Never mind, today’s another day and at least I get to go to work again on Monday, and hey, I still feel…not unhappy!

9 Comments:

Blogger rdl said...

as the stones say" you can't always get what you want, but if you try... you might... getwhat you need. sorry you felt sick but sounds like you needed the sleep. call yr. dr. about the symptoms tho, maybe another med is in order. some meds you should take with food but taking it with should not cause such distress. I take mine with nothing no problem - that is when i remember. going to take it now.

Saturday, July 29, 2006 1:30:00 pm  
Blogger Page Turner said...

Arggghhhh! I read the comment above and was reminded, yet again, of the Rolling Stones coming to Saskatchewan in October. Every radio station is playing every song they ever did and it's driving me nuts because I don't even like them much.

Anyway, sorry Jona, that your great day turned ugly, but I'm sure you needed the nap that you eventually got and you'll have many more days of high spirits.

Saturday, July 29, 2006 10:06:00 pm  
Blogger MarkD60 said...

I'm glad you were feeling better and it seems like you're on the rise.
I am lactose intolerant and drink soymilk.

It sounds like you and your boss are both very straightforward and open. I think that's good.

Sunday, July 30, 2006 11:52:00 am  
Blogger OldHorsetailSnake said...

That's too bad, when a great day turns to horrors.

But there will be other days -- some of them nice!

Sunday, July 30, 2006 7:32:00 pm  
Blogger Sam said...

Oh, so sorry about losing a rest day!
I'm glad you're feeling better - and hopefully you'll have another rest day soon!!!!

Monday, July 31, 2006 1:14:00 pm  
Blogger Lois Lane said...

Not unhappy is good, right. :) How often do you get a good afternoon of rest? You probably needed that more than you know. I hope today finds your feeling tiptop and not unhappy.
Lois Lane

Monday, July 31, 2006 4:47:00 pm  
Blogger Susan said...

Sorry your day didnt quite go as planned. Glad you were feeling more chipper. At least being in a good state of mind helps everything else stay in proportion!
Have a good week.

Monday, July 31, 2006 8:19:00 pm  
Blogger Southern Sweetheart said...

aggg heartburn. hate that lady. I'm glad you're feeling better and that you're looking up. :)

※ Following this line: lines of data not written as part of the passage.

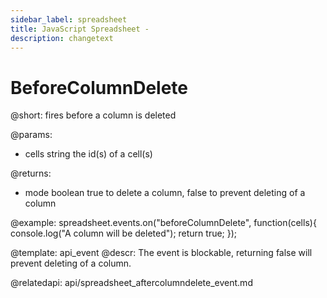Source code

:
 ```yaml
---
sidebar_label: spreadsheet
title: JavaScript Spreadsheet - 
description: changetext
---
```


BeforeColumnDelete
=============

@short: fires before a column is deleted
	
@params:
- cells		string		the id(s) of a cell(s)

@returns:
- mode		boolean		true to delete a column, false to prevent deleting of a column

@example:
spreadsheet.events.on("beforeColumnDelete", function(cells){
	console.log("A column will be deleted");
    return true;
});


@template:	api_event
@descr:
The event is blockable, returning false will prevent deleting of a column.


@relatedapi:
api/spreadsheet_aftercolumndelete_event.md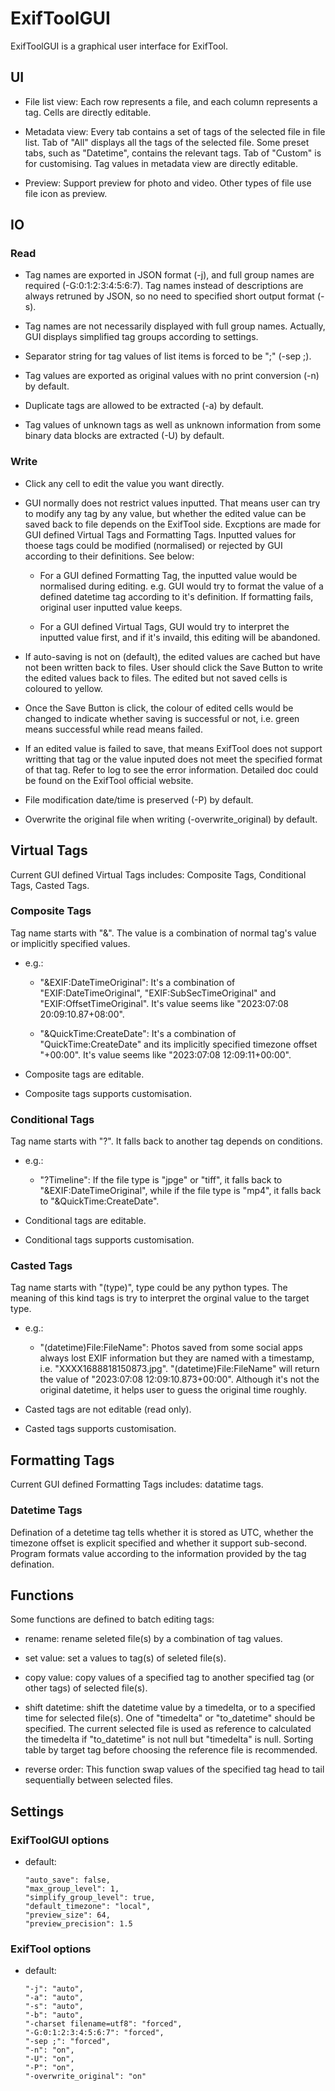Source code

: # ExifToolGUI
ExifToolGUI is a graphical user interface for ExifTool.


## UI

- File list view: Each row represents a file, and each column represents a tag. Cells are directly editable.

- Metadata view: Every tab contains a set of tags of the selected file in file list. Tab of "All" displays all the tags of the selected file. Some preset tabs, such as "Datetime", contains the relevant tags. Tab of "Custom" is for customising. Tag values in metadata view are directly editable.

- Preview: Support preview for photo and video. Other types of file use file icon as preview.


## IO
### Read

- Tag names are exported in JSON format (-j), and full group names are required (-G:0:1:2:3:4:5:6:7). Tag names instead of descriptions
are always retruned by JSON, so no need to specified short output format (-s).

- Tag names are not necessarily displayed with full group names. Actually, GUI displays simplified tag groups according to settings.

- Separator string for tag values of list items is forced to be ";" (-sep ;).

- Tag values are exported as original values with no print conversion (-n) by default.

- Duplicate tags are allowed to be extracted (-a) by default.

- Tag values of unknown tags as well as unknown information from some binary data blocks are extracted (-U) by default.


### Write

- Click any cell to edit the value you want directly.

- GUI normally does not restrict values inputted. That means user can try to modify any tag by any value, but whether the edited value can be saved back to file depends on the ExifTool side. Excptions are made for GUI defined Virtual Tags and Formatting Tags. Inputted values for thoese tags could be modified (normalised) or rejected by GUI according to their definitions. See below:

    - For a GUI defined Formatting Tag, the inputted value would be normalised during editing. e.g. GUI would try to format the value of a defined datetime tag according to it's definition. If formatting fails, original user inputted value keeps.

    - For a GUI defined Virtual Tags, GUI would try to interpret the inputted value first, and if it's invaild, this editing will be abandoned.

- If auto-saving is not on (default), the edited values are cached but have not been written back to files. User should click the Save Button to write the edited values back to files. The edited but not saved cells is coloured to yellow. 

- Once the Save Button is click, the colour of edited cells would be changed to indicate whether saving is successful or not, i.e. green means successful while read means failed.

- If an edited value is failed to save, that means ExifTool does not support writting that tag or the value inputed does not meet the specified format of that tag. Refer to log to see the error information. Detailed doc could be found on the ExifTool official website.

- File modification date/time is preserved (-P) by default.

- Overwrite the original file when writing (-overwrite_original) by default.


## Virtual Tags
Current GUI defined Virtual Tags includes: Composite Tags, Conditional Tags, Casted Tags.

### Composite Tags
Tag name starts with "&". The value is a combination of normal tag's value or implicitly specified values.

- e.g.:  
    - "&EXIF:DateTimeOriginal": It's a combination of "EXIF:DateTimeOriginal", "EXIF:SubSecTimeOriginal" and "EXIF:OffsetTimeOriginal". It's value seems like "2023:07:08 20:09:10.87+08:00".

    - "&QuickTime:CreateDate": It's a combination of "QuickTime:CreateDate" and its implicitly specified timezone offset "+00:00". It's value seems like "2023:07:08 12:09:11+00:00".
    
- Composite tags are editable.
- Composite tags supports customisation.

### Conditional Tags
Tag name starts with "?". It falls back to another tag depends on conditions.

- e.g.:    
    - "?Timeline": If the file type is "jpge" or "tiff", it falls back to "&EXIF:DateTimeOriginal", while if the file type is "mp4", it falls back to "&QuickTime:CreateDate".
    
- Conditional tags are editable.
- Conditional tags supports customisation.

### Casted Tags
Tag name starts with "(type)", type could be any python types. The meaning of this kind tags is try to interpret the orginal value to the target type.

- e.g.:
    - "(datetime)File:FileName": Photos saved from some social apps always lost EXIF information but they are named with a timestamp, i.e. "XXXX1688818150873.jpg". "(datetime)File:FileName" will return the value of "2023:07:08 12:09:10.873+00:00". Although it's not the original datetime, it helps user to guess the original time roughly.

- Casted tags are not editable (read only).
- Casted tags supports customisation.


## Formatting Tags
Current GUI defined Formatting Tags includes: datatime tags.

### Datetime Tags
Defination of a detetime tag tells whether it is stored as UTC, whether the timezone offset is explicit specified and whether it support sub-second. Program formats value according to the information provided by the tag defination. 


## Functions

Some functions are defined to batch editing tags:
- rename: rename seleted file(s) by a combination of tag values.

- set value: set a values to tag(s) of seleted file(s).

- copy value: copy values of a specified tag to another specified tag (or other tags) of selected file(s).

- shift datetime: shift the datetime value by a timedelta, or to a specified time for selected file(s). One of "timedelta" or "to_datetime" should be specified. The current selected file is used as reference to calculated the timedelta if  "to_datetime" is not null but "timedelta" is null. Sorting table by target tag before choosing the reference file is recommended.

- reverse order: This function swap values of the specified tag head to tail sequentially between selected files.


## Settings
### ExifToolGUI options

- default:
    ```
    "auto_save": false,
    "max_group_level": 1,
    "simplify_group_level": true,
    "default_timezone": "local",
    "preview_size": 64,
    "preview_precision": 1.5
    ```


### ExifTool options

- default:
    ```
    "-j": "auto",
    "-a": "auto",
    "-s": "auto",
    "-b": "auto",
    "-charset filename=utf8": "forced",
    "-G:0:1:2:3:4:5:6:7": "forced",
    "-sep ;": "forced",
    "-n": "on",
    "-U": "on",
    "-P": "on",
    "-overwrite_original": "on"
    ```
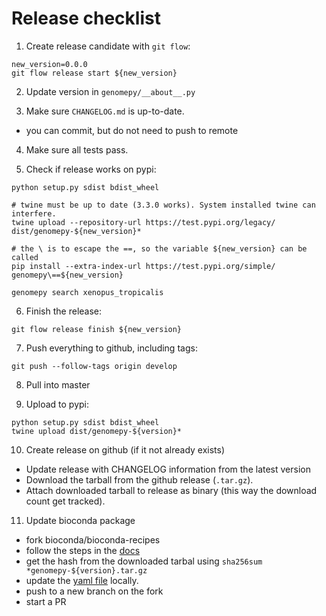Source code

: # Release checklist

1. Create release candidate with `git flow`:

```
new_version=0.0.0
git flow release start ${new_version}
```

2. Update version in `genomepy/__about__.py`

3. Make sure `CHANGELOG.md` is up-to-date.

* you can commit, but do not need to push to remote


4. Make sure all tests pass.

5. Check if release works on pypi:

```
python setup.py sdist bdist_wheel

# twine must be up to date (3.3.0 works). System installed twine can interfere.
twine upload --repository-url https://test.pypi.org/legacy/ dist/genomepy-${new_version}*

# the \ is to escape the ==, so the variable ${new_version} can be called
pip install --extra-index-url https://test.pypi.org/simple/ genomepy\==${new_version}

genomepy search xenopus_tropicalis
```

6. Finish the release:

```
git flow release finish ${new_version}
```

7. Push everything to github, including tags:

```
git push --follow-tags origin develop
```

8. Pull into master
  
9. Upload to pypi:

```
python setup.py sdist bdist_wheel
twine upload dist/genomepy-${version}*
```

10. Create release on github (if it not already exists)

* Update release with CHANGELOG information from the latest version
* Download the tarball from the github release (`.tar.gz`). 
* Attach downloaded tarball to release as binary (this way the download count get tracked).


11. Update bioconda package

* fork bioconda/bioconda-recipes
* follow the steps in the [docs](https://bioconda.github.io/contributor/workflow.html)
* get the hash from the downloaded tarbal using `sha256sum *genomepy-${version}.tar.gz`
* update the [yaml file](https://github.com/bioconda/bioconda-recipes/blob/master/recipes/genomepy/meta.yaml) locally. 
* push to a new branch on the fork
* start a PR
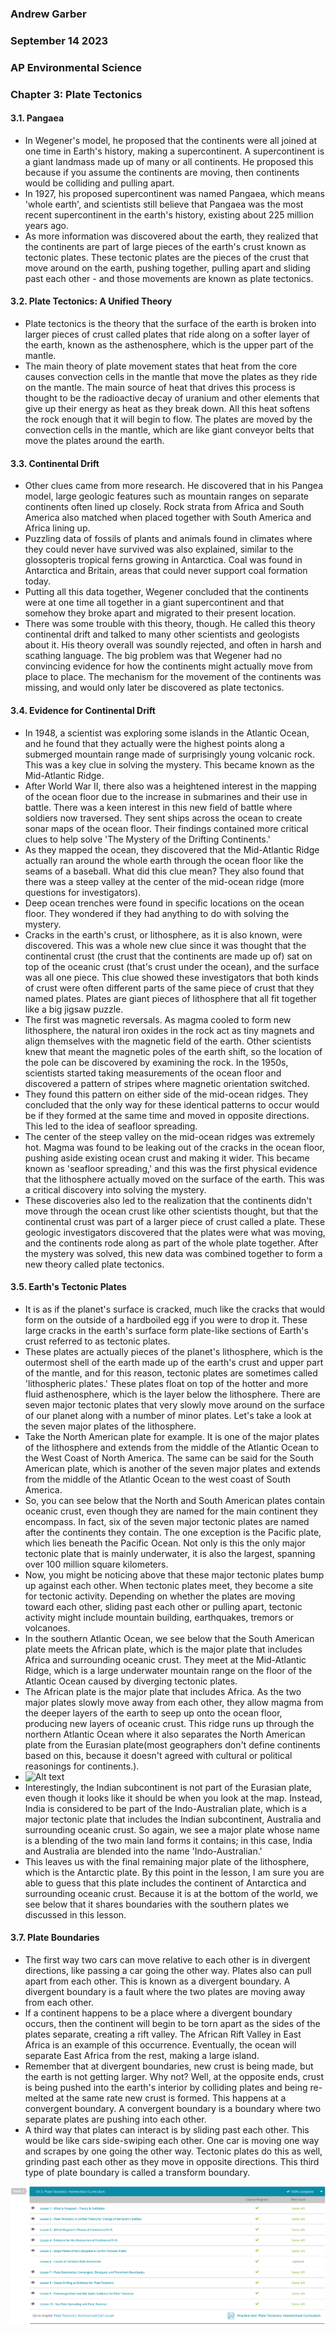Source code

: ### Andrew Garber
### September 14 2023
### AP Environmental Science
### Chapter 3: Plate Tectonics

#### 3.1. Pangaea
 - In Wegener's model, he proposed that the continents were all joined at one time in Earth's history, making a supercontinent. A supercontinent is a giant landmass made up of many or all continents. He proposed this because if you assume the continents are moving, then continents would be colliding and pulling apart.
 - In 1927, his proposed supercontinent was named Pangaea, which means 'whole earth', and scientists still believe that Pangaea was the most recent supercontinent in the earth's history, existing about 225 million years ago.
 - As more information was discovered about the earth, they realized that the continents are part of large pieces of the earth's crust known as tectonic plates. These tectonic plates are the pieces of the crust that move around on the earth, pushing together, pulling apart and sliding past each other - and those movements are known as plate tectonics.


#### 3.2. Plate Tectonics: A Unified Theory
 - Plate tectonics is the theory that the surface of the earth is broken into larger pieces of crust called plates that ride along on a softer layer of the earth, known as the asthenosphere, which is the upper part of the mantle.
 - The main theory of plate movement states that heat from the core causes convection cells in the mantle that move the plates as they ride on the mantle. The main source of heat that drives this process is thought to be the radioactive decay of uranium and other elements that give up their energy as heat as they break down. All this heat softens the rock enough that it will begin to flow. The plates are moved by the convection cells in the mantle, which are like giant conveyor belts that move the plates around the earth.


#### 3.3. Continental Drift
 - Other clues came from more research. He discovered that in his Pangea model, large geologic features such as mountain ranges on separate continents often lined up closely. Rock strata from Africa and South America also matched when placed together with South America and Africa lining up.
 - Puzzling data of fossils of plants and animals found in climates where they could never have survived was also explained, similar to the glossopteris tropical ferns growing in Antarctica. Coal was found in Antarctica and Britain, areas that could never support coal formation today.
 - Putting all this data together, Wegener concluded that the continents were at one time all together in a giant supercontinent and that somehow they broke apart and migrated to their present location.
 - There was some trouble with this theory, though. He called this theory continental drift and talked to many other scientists and geologists about it. His theory overall was soundly rejected, and often in harsh and scathing language. The big problem was that Wegener had no convincing evidence for how the continents might actually move from place to place. The mechanism for the movement of the continents was missing, and would only later be discovered as plate tectonics.


#### 3.4. Evidence for Continental Drift
 - In 1948, a scientist was exploring some islands in the Atlantic Ocean, and he found that they actually were the highest points along a submerged mountain range made of surprisingly young volcanic rock. This was a key clue in solving the mystery. This became known as the Mid-Atlantic Ridge.
 - After World War II, there also was a heightened interest in the mapping of the ocean floor due to the increase in submarines and their use in battle. There was a keen interest in this new field of battle where soldiers now traversed. They sent ships across the ocean to create sonar maps of the ocean floor. Their findings contained more critical clues to help solve 'The Mystery of the Drifting Continents.'
 - As they mapped the ocean, they discovered that the Mid-Atlantic Ridge actually ran around the whole earth through the ocean floor like the seams of a baseball. What did this clue mean? They also found that there was a steep valley at the center of the mid-ocean ridge (more questions for investigators).
 - Deep ocean trenches were found in specific locations on the ocean floor. They wondered if they had anything to do with solving the mystery.
 - Cracks in the earth's crust, or lithosphere, as it is also known, were discovered. This was a whole new clue since it was thought that the continental crust (the crust that the continents are made up of) sat on top of the oceanic crust (that's crust under the ocean), and the surface was all one piece. This clue showed these investigators that both kinds of crust were often different parts of the same piece of crust that they named plates. Plates are giant pieces of lithosphere that all fit together like a big jigsaw puzzle.
 - The first was magnetic reversals. As magma cooled to form new lithosphere, the natural iron oxides in the rock act as tiny magnets and align themselves with the magnetic field of the earth. Other scientists knew that meant the magnetic poles of the earth shift, so the location of the pole can be discovered by examining the rock. In the 1950s, scientists started taking measurements of the ocean floor and discovered a pattern of stripes where magnetic orientation switched. 
 - They found this pattern on either side of the mid-ocean ridges. They concluded that the only way for these identical patterns to occur would be if they formed at the same time and moved in opposite directions. This led to the idea of seafloor spreading.
 - The center of the steep valley on the mid-ocean ridges was extremely hot. Magma was found to be leaking out of the cracks in the ocean floor, pushing aside existing ocean crust and making it wider. This became known as 'seafloor spreading,' and this was the first physical evidence that the lithosphere actually moved on the surface of the earth. This was a critical discovery into solving the mystery.
 - These discoveries also led to the realization that the continents didn't move through the ocean crust like other scientists thought, but that the continental crust was part of a larger piece of crust called a plate. These geologic investigators discovered that the plates were what was moving, and the continents rode along as part of the whole plate together. After the mystery was solved, this new data was combined together to form a new theory called plate tectonics.

#### 3.5. Earth's Tectonic Plates
 - It is as if the planet's surface is cracked, much like the cracks that would form on the outside of a hardboiled egg if you were to drop it. These large cracks in the earth's surface form plate-like sections of Earth's crust referred to as tectonic plates.
 - These plates are actually pieces of the planet's lithosphere, which is the outermost shell of the earth made up of the earth's crust and upper part of the mantle, and for this reason, tectonic plates are sometimes called 'lithospheric plates.' These plates float on top of the hotter and more fluid asthenosphere, which is the layer below the lithosphere. There are seven major tectonic plates that very slowly move around on the surface of our planet along with a number of minor plates. Let's take a look at the seven major plates of the lithosphere.
 - Take the North American plate for example. It is one of the major plates of the lithosphere and extends from the middle of the Atlantic Ocean to the West Coast of North America. The same can be said for the South American plate, which is another of the seven major plates and extends from the middle of the Atlantic Ocean to the west coast of South America.
 - So, you can see below that the North and South American plates contain oceanic crust, even though they are named for the main continent they encompass. In fact, six of the seven major tectonic plates are named after the continents they contain. The one exception is the Pacific plate, which lies beneath the Pacific Ocean. Not only is this the only major tectonic plate that is mainly underwater, it is also the largest, spanning over 100 million square kilometers.
 - Now, you might be noticing above that these major tectonic plates bump up against each other. When tectonic plates meet, they become a site for tectonic activity. Depending on whether the plates are moving toward each other, sliding past each other or pulling apart, tectonic activity might include mountain building, earthquakes, tremors or volcanoes.
 - In the southern Atlantic Ocean, we see below that the South American plate meets the African plate, which is the major plate that includes Africa and surrounding oceanic crust. They meet at the Mid-Atlantic Ridge, which is a large underwater mountain range on the floor of the Atlantic Ocean caused by diverging tectonic plates.
 - The African plate is the major plate that includes Africa. As the two major plates slowly move away from each other, they allow magma from the deeper layers of the earth to seep up onto the ocean floor, producing new layers of oceanic crust. This ridge runs up through the northern Atlantic Ocean where it also separates the North American plate from the Eurasian plate(most geographers don't define continents based on this, because it doesn't agreed with cultural or political reasonings for continents.).
 - ![Alt text](https://study.com/cimages/multimages/16/tectonic-borders.png)
 - Interestingly, the Indian subcontinent is not part of the Eurasian plate, even though it looks like it should be when you look at the map. Instead, India is considered to be part of the Indo-Australian plate, which is a major tectonic plate that includes the Indian subcontinent, Australia and surrounding oceanic crust. So again, we see a major plate whose name is a blending of the two main land forms it contains; in this case, India and Australia are blended into the name 'Indo-Australian.'
 - This leaves us with the final remaining major plate of the lithosphere, which is the Antarctic plate. By this point in the lesson, I am sure you are able to guess that this plate includes the continent of Antarctica and surrounding oceanic crust. Because it is at the bottom of the world, we see below that it shares boundaries with the southern plates we discussed in this lesson.

#### 3.7. Plate Boundaries
 - The first way two cars can move relative to each other is in divergent directions, like passing a car going the other way. Plates also can pull apart from each other. This is known as a divergent boundary. A divergent boundary is a fault where the two plates are moving away from each other.
 - If a continent happens to be a place where a divergent boundary occurs, then the continent will begin to be torn apart as the sides of the plates separate, creating a rift valley. The African Rift Valley in East Africa is an example of this occurrence. Eventually, the ocean will separate East Africa from the rest, making a large island.
 - Remember that at divergent boundaries, new crust is being made, but the earth is not getting larger. Why not? Well, at the opposite ends, crust is being pushed into the earth's interior by colliding plates and being re-melted at the same rate new crust is formed. This happens at a convergent boundary. A convergent boundary is a boundary where two separate plates are pushing into each other.
 - A third way that plates can interact is by sliding past each other. This would be like cars side-swiping each other. One car is moving one way and scrapes by one going the other way. Tectonic plates do this as well, grinding past each other as they move in opposite directions. This third type of plate boundary is called a transform boundary.
 
![Alt text](Media/ch3_plate_tectonics.png)
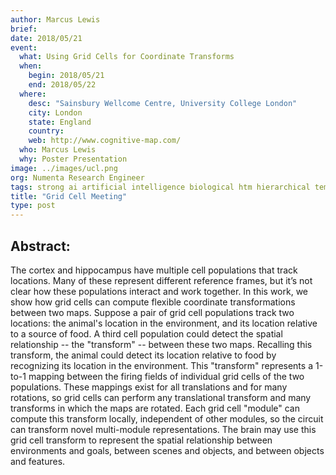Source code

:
 ```yaml
---
author: Marcus Lewis
brief:
date: 2018/05/21
event:
  what: Using Grid Cells for Coordinate Transforms
  when:
    begin: 2018/05/21
    end: 2018/05/22
  where:
    desc: "Sainsbury Wellcome Centre, University College London"
    city: London
    state: England
    country:
    web: http://www.cognitive-map.com/
  who: Marcus Lewis
  why: Poster Presentation
image: ../images/ucl.png
org: Numenta Research Engineer
tags: strong ai artificial intelligence biological htm hierarchical temporal memory computing brain neuroscience
title: "Grid Cell Meeting"
type: post
---
```


## Abstract:

The cortex and hippocampus have multiple cell populations that track locations. Many of these represent different reference frames, but it’s not clear how these populations interact and work together. In this work, we show how grid cells can compute flexible coordinate transformations between two maps. Suppose a pair of grid cell populations track two locations: the animal's location in the environment, and its location relative to a source of food. A third cell population could detect the spatial relationship -- the "transform" -- between these two maps. Recalling this transform, the animal could detect its location relative to food by recognizing its location in the environment. This "transform" represents a 1-to-1 mapping between the firing fields of individual grid cells of the two populations. These mappings exist for all translations and for many rotations, so grid cells can perform any translational transform and many transforms in which the maps are rotated. Each grid cell "module" can compute this transform locally, independent of other modules, so the circuit can transform novel multi-module representations. The brain may use this grid cell transform to represent the spatial relationship between environments and goals, between scenes and objects, and between objects and features.
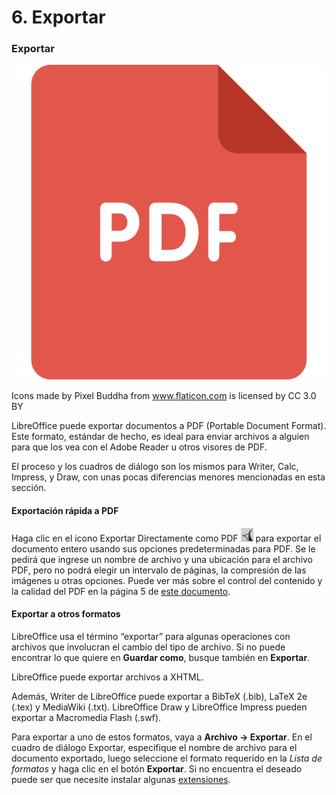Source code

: 
# 6. Exportar

### Exportar


![](https://raw.githubusercontent.com/catedu/libreOffice-la-suite-ofimatica-libre/master/img/pdf.svg)

Icons made by Pixel Buddha from www.flaticon.com is licensed by CC 3.0 BY

LibreOffice puede exportar documentos a PDF (Portable Document Format). Este formato, estándar de hecho, es ideal para enviar archivos a alguien para que los vea con el Adobe Reader u otros visores de PDF.

El proceso y los cuadros de diálogo son los mismos para Writer, Calc, Impress, y Draw, con unas pocas diferencias menores mencionadas en esta sección.

#### Exportación rápida a PDF

Haga clic en el icono Exportar Directamente como PDF ![](https://raw.githubusercontent.com/catedu/libreOffice-la-suite-ofimatica-libre/master/img/Seleccion_212.png) para exportar el documento entero usando sus opciones predeterminadas para PDF. Se le pedirá que ingrese un nombre de archivo y una ubicación para el archivo PDF, pero no podrá elegir un intervalo de páginas, la compresión de las imágenes u otras opciones. Puede ver más sobre el control del contenido y la calidad del PDF en la página 5 de [este documento](https://wiki.documentfoundation.org/images/5/5b/0110GS3-ImprimirExportarCorreo.pdf).


#### Exportar a otros formatos

LibreOffice usa el término “exportar” para algunas operaciones con archivos que involucran el cambio del tipo de archivo. Si no puede encontrar lo que quiere en **Guardar como**, busque también en **Exportar**.

LibreOffice puede exportar archivos a XHTML.

Además, Writer de LibreOffice puede exportar a BibTeX (.bib), LaTeX 2e (.tex) y MediaWiki (.txt). LibreOffice Draw y LibreOffice Impress pueden exportar a Macromedia Flash (.swf).

Para exportar a uno de estos formatos, vaya a **Archivo → Exportar**. En el cuadro de diálogo Exportar, especifique el nombre de archivo para el documento exportado, luego seleccione el formato requerido en la _Lista de formatos_ y haga clic en el botón **Exportar**. Si no encuentra el deseado puede ser que necesite instalar algunas [extensiones](http://extensions.libreoffice.org/extension-center/writer2latex-1).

Wednesday, August 02, 2006 2:54:00 am  
Blogger Kuntry Konfession said...

heard crackers helps heartburns-one that has no salt in it?! i was wondering if u might be low on iron-sometimes it makes you real tired...stop by the health store and get some input about green (Spirulina?) drinks. (helps moods, mind and body) i hope u don't mind, but i'd say u need a vacation and a spa where u can get a whole body massage. need some quiet,rest&relaxation!